EXERCISE AIM: Starting with the line that holds "Navy releases select photos of INS Kalva" and stopping after the line that holds "escapee on this", repeat the lines below word for word, without the pictures.

MATERIAL TO PROCESS:

------------------------------------------------

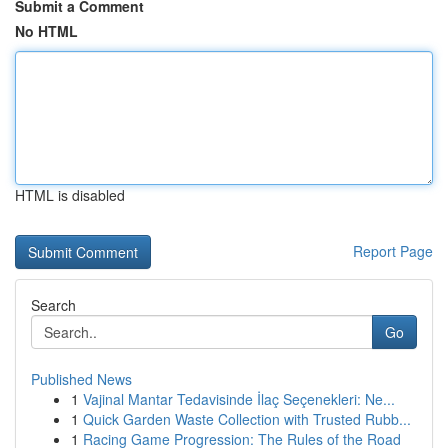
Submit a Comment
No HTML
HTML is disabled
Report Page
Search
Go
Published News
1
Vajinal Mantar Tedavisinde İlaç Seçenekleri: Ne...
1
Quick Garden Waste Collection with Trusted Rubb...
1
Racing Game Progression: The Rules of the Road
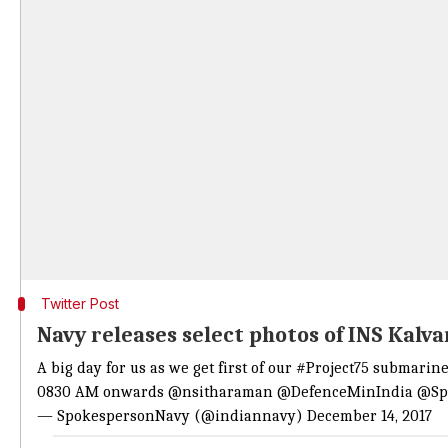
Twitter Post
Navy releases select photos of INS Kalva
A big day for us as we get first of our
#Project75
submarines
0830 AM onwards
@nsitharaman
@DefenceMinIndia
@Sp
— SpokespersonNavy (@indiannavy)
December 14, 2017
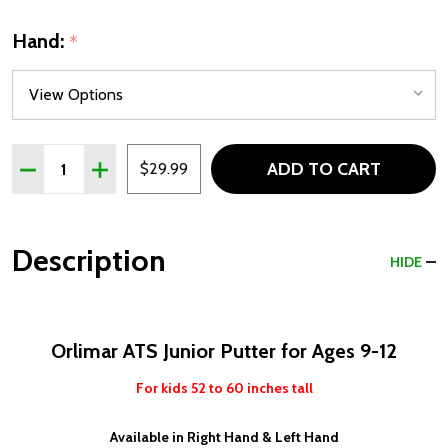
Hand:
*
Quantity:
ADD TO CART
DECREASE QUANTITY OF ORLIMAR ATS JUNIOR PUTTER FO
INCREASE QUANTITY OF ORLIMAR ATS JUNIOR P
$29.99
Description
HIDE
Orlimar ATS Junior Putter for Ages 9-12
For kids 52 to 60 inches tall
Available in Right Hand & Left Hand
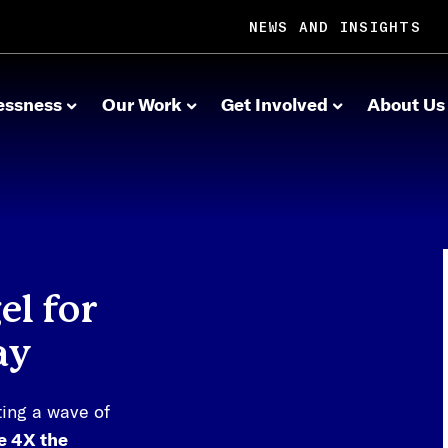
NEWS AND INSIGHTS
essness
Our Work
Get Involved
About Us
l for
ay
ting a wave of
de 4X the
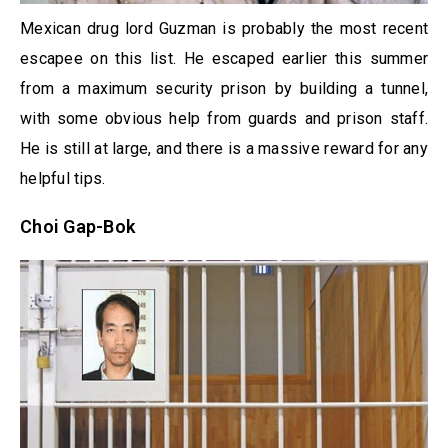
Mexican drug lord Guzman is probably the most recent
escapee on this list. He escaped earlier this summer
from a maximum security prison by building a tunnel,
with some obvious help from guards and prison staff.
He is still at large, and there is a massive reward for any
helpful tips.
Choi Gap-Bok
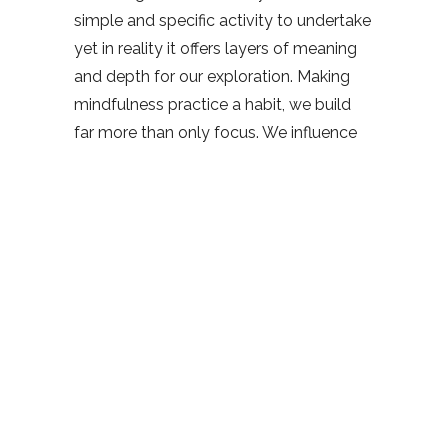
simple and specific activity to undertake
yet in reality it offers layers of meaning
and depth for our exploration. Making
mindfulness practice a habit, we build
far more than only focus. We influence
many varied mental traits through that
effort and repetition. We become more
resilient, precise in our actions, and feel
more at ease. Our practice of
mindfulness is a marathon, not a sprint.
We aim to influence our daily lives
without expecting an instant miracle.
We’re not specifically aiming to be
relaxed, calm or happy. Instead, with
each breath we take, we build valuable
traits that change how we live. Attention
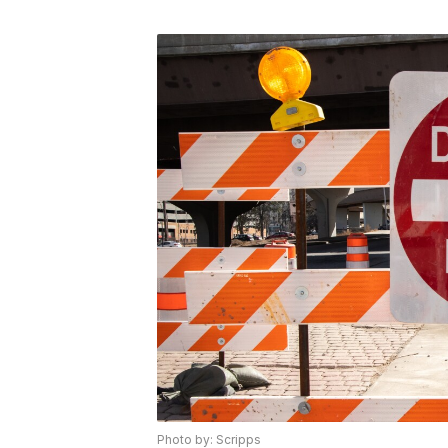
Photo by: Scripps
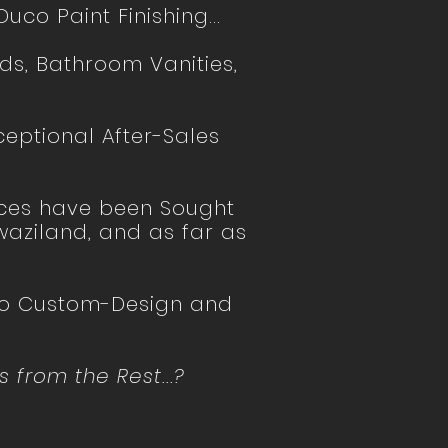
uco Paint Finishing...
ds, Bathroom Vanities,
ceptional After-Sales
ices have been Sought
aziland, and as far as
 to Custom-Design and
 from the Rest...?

------------------------------------------------

EXERCISE RESULT:
Navy releases select photos of INS Kalva
A big day for us as we get first of our
#Project75
submarines
0830 AM onwards
@nsitharaman
@DefenceMinIndia
@Sp
— SpokespersonNavy (@indiannavy)
December 14, 2017
Hand:
*
Quantity:
ADD TO CART
DECREASE QUANTITY OF ORLIMAR ATS JUNIOR PUTTER FO
INCREASE QUANTITY OF ORLIMAR ATS JUNIOR P
$29.99
Description
HIDE
Orlimar ATS Junior Putter for Ages 9-12
For kids 52 to 60 inches tall
Available in Right Hand & Left Hand
NEWS AND INSIGHTS
essness
Our Work
Get Involved
About Us
l for
ay
ting a wave of
de 4X the
Mexican drug lord Guzman is probably the most recent
escapee on this list. He escaped earlier this summer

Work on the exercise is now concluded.